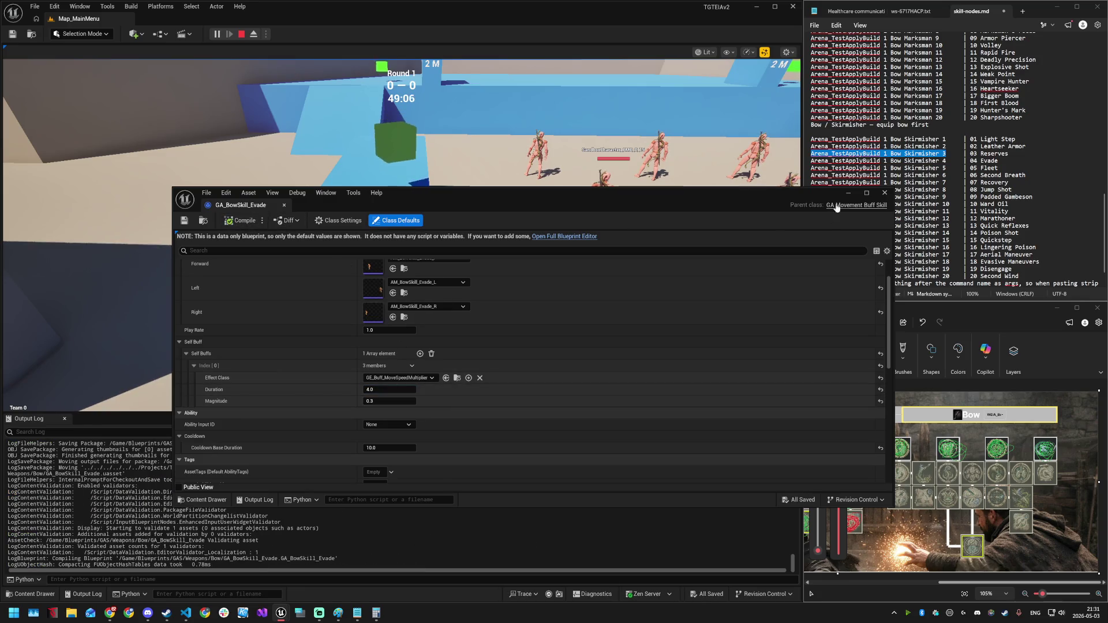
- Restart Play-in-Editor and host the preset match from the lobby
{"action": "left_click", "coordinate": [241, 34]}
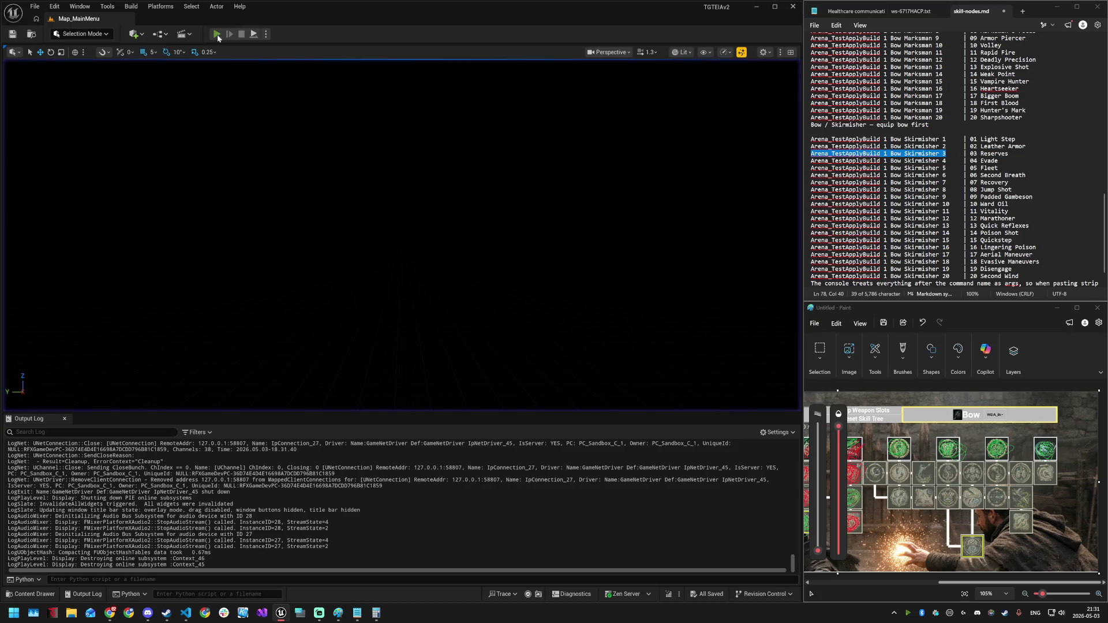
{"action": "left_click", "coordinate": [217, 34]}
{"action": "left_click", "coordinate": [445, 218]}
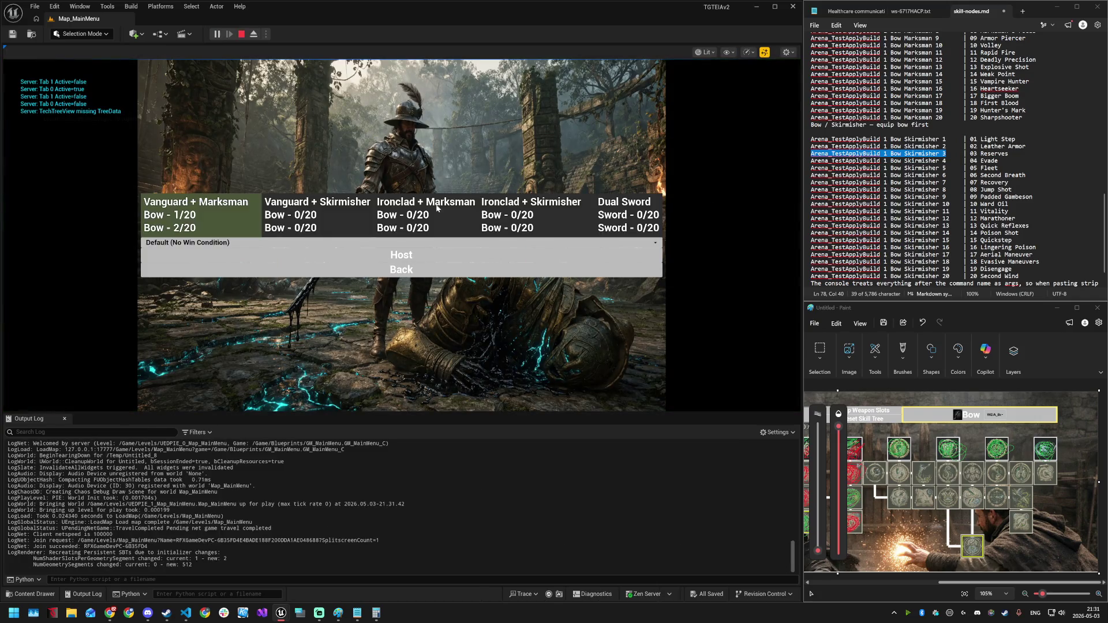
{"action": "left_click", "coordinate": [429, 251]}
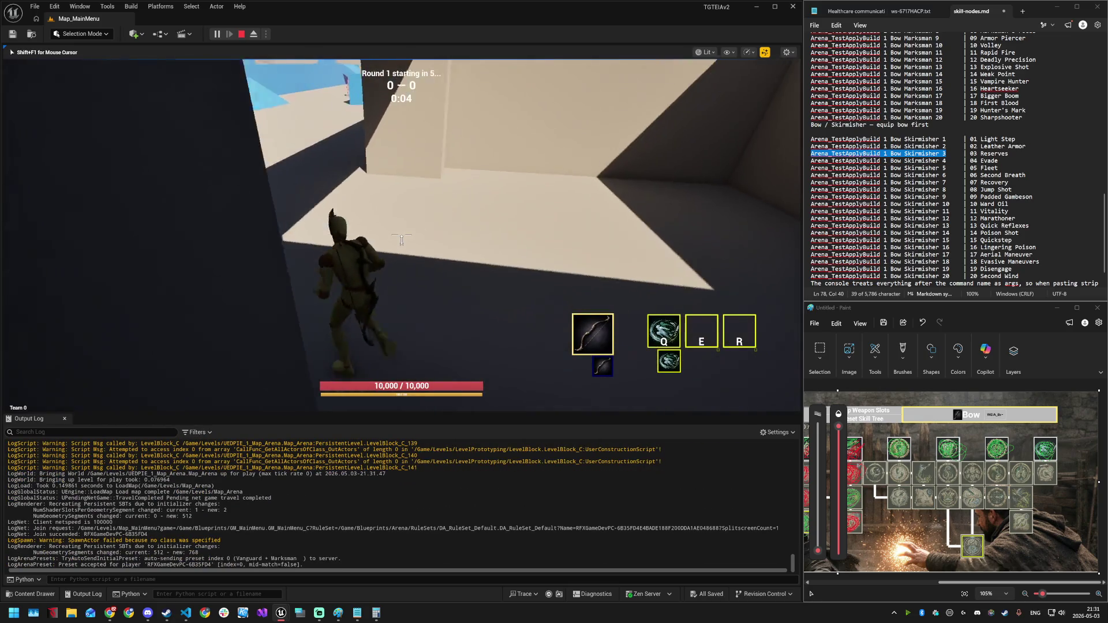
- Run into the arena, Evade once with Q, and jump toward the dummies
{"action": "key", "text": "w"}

▬▬▬▬▬▬▬▬▬▬

What is needed is an exact copy of all the entries above, minus the pictures.

» Response to the task:
- Restart Play-in-Editor and host the preset match from the lobby
{"action": "left_click", "coordinate": [241, 34]}
{"action": "left_click", "coordinate": [217, 34]}
{"action": "left_click", "coordinate": [445, 218]}
{"action": "left_click", "coordinate": [429, 251]}
- Run into the arena, Evade once with Q, and jump toward the dummies
{"action": "key", "text": "w"}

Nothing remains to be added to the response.